The topic was one of the less attractive for the majority of the very sophisticated psychotherapists of the present: “working with marginalized families and communities and being professionals in the trenches” (the title of the Mexican Conference) is not very easy and doesn’t appeal to the majority of people working in the field.
“The North of the world knows what is good for the South” and we attend impotent to the globalization of ideas, a very dangerous and soft new form of colonialism. Even in the very small field of the so called ‘systemic theories’, on which many family therapists have drawn, there is very little attention to the specific cultural, historical identities of many people living in extremely different socio-economic environments. Even when issues like migration and social marginalization are addressed they are handled with the model of the wealthy Western society.
But the other cultures, the other knowledges, where are they? How much are they known? How much are they studied and appreciated in ‘the world that counts’? These are some of the questions which this book will address.
The book cannot capture the “momentum” of the Oaxaca experience, but we at least want to inform the readers about several successful professional projects carried on in many parts of the world by therapists and social operators working with marginalized families and communities.
Este libro es el producto final de una asombrosa Conferencia, ocurrida en Oaxaca, México en agosto de 2006. Lo sucedido en la ciudad colonial de Oaxaca ese verano fue tan impresionante y extraordinario que decidimos referirnos a este volumen simplemente como El libro de Oaxaca.
El tema era uno de los menos atractivos para la mayoría de los muy sofisticados terapeutas de nuestros tiempos: “trabajando con familias y comunidades marginadas y ser profesionales en las trincheras” (este fue el título y tema de la Conferencia mexicana) no es sencillo y no le atrae a la mayoría de las personas que trabajan en este campo.
“El norte del mundo sabe lo que le conviene al sur”, y asistimos impotentes a la globalización de las ideas, una nueva forma muy peligrosa y ‘suave’ de colonialismo.
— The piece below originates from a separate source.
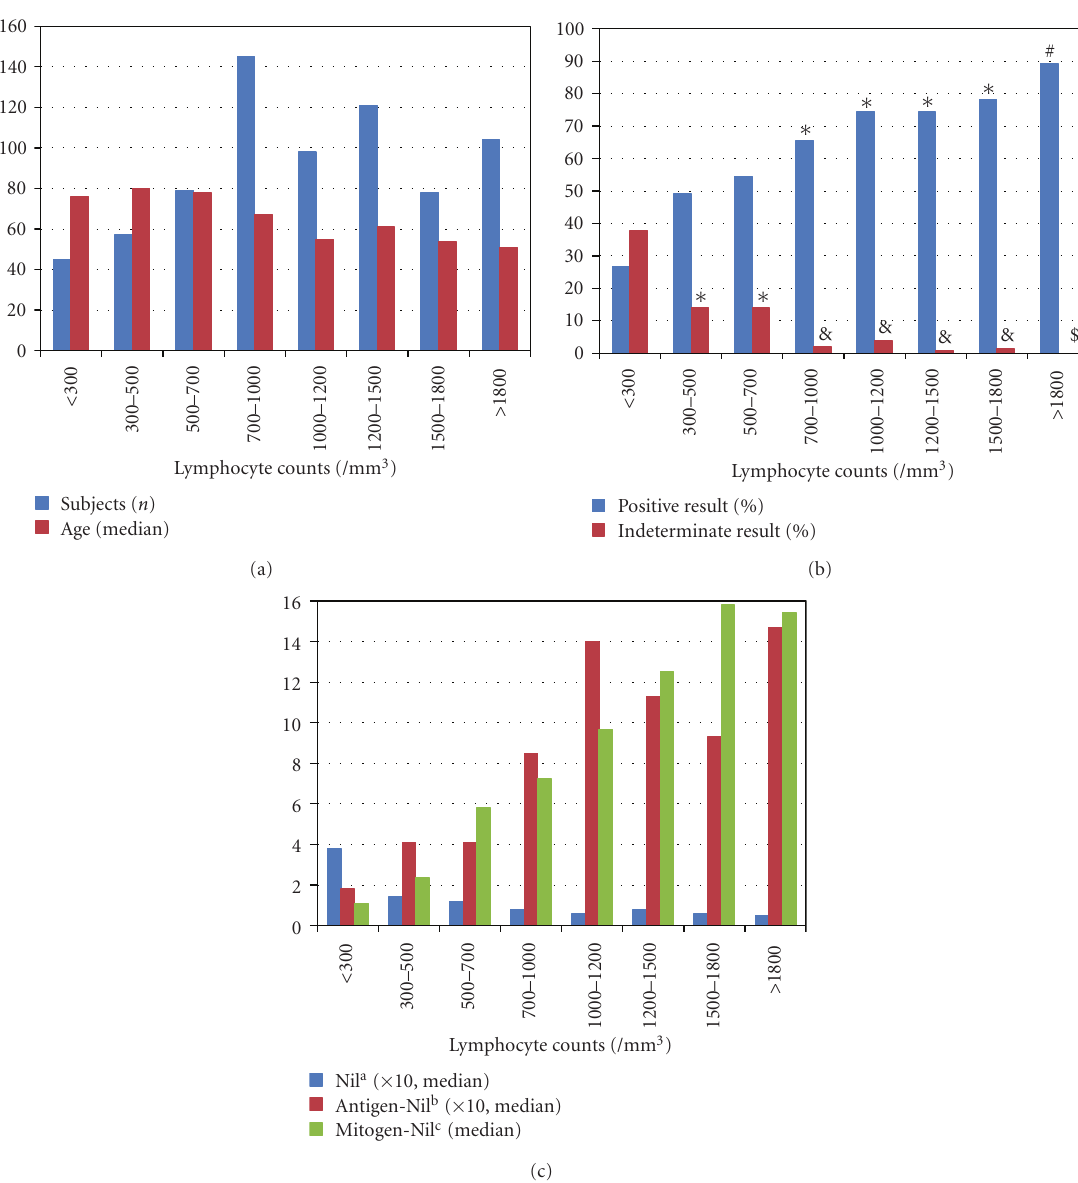
Figure 2: QuantiFERON-TB GOLD results in culture-proven pulmonary tuberculosis subgroups stratified by absolute number of peripheral blood lymphocyte. (a) Numbers and ages of patients divided into eight subgroups based on peripheral lymphocytes. (b) Proportion of QFT results with eight subgroups. ∗ : P < . 05 versus < 300/mm 3 category. & : P < . 05 versus < 300/mm 3 category, P < . 05 versus 300–500/mm 3 category, and P < . 05 versus 500–700/mm 3 category. # : P < . 05 versus < 300/mm 3 category, P < . 05 versus 300–500/mm 3 category, P < . 05 versus 500–700/mm 3 category, and P < . 05 versus 700–1000/mm 3 category. $ : P < . 05 versus < 300/mm 3 category, P < . 05 versus 300– 500/mm 3 category, P < . 05 versus 500–700/mm 3 category, P < . 05 versus 700–1000/mm 3 category, and P < . 05 versus 1000–1200/mm 3 category. (c) Antigen-stimulated and mitogen-stimulated IFN- γ responses with lymphocyte count (IU/mL). a : Nil (background) IFN- γ concentration. b : Di ff erence between the higher IFN- γ concentration after stimulation with either antigenic peptides ESAT-6 or CFP-10 and nil (background) IFN- γ concentration. c : Di ff erence between the determined IFN- γ concentration after stimulation with mitogen and the nil (background) IFN- γ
Aún en la pequeña área de las llamadas ‘teorías sistémicas’, donde muchos terapeutas familiares han abrevado, hay muy poca atención a las identidades culturales e históricas específicas de las personas que viven en ambientes socio-económicos en extremo diferentes. Aún cuando se abordan temas como la migración y la marginación social se encaran, son manejados con modelos de la afluente sociedad occidental.
Pero, ¿qué hay de otras culturas, otros saberes, dónde están?¿Qué tanto se les conoce? ¿Qué tanto se les estudia y aprecia en ‘el mundo que cuenta’?Este texto aborda estas preguntas.
Este libro no puede capturar el ‘momento’ de la experiencia oaxaqueña, pero al menos queremos informar a los lectores sobre varios proyectos profesionales exitosos llevados a cabo en muchas partes del mundo por terapeutas y operadores sociales trabajando con familias y comunidades marginadas.
 

Maurizio Andolfi M.D. Social psychiatrist, Full Professor – Department of Psychology, University La Sapienza, Rome; Director of the Family Psychotherapy Academy of Rome, President of the Silvano Andolfi Foundation and author of many books and articles on  family and community intervention and research.

 Laura Calderón de la Barca PhD in Cultural anthropology, MA in Language Studies, Lic. Hispanic literatures and linguistics. Currently, research officer at the Centre for Cultural Research, University of Western Sydney, Narrative therapist, translator and author of textbooks and of a written therapeutic session for the social network that constitutes Mexican society.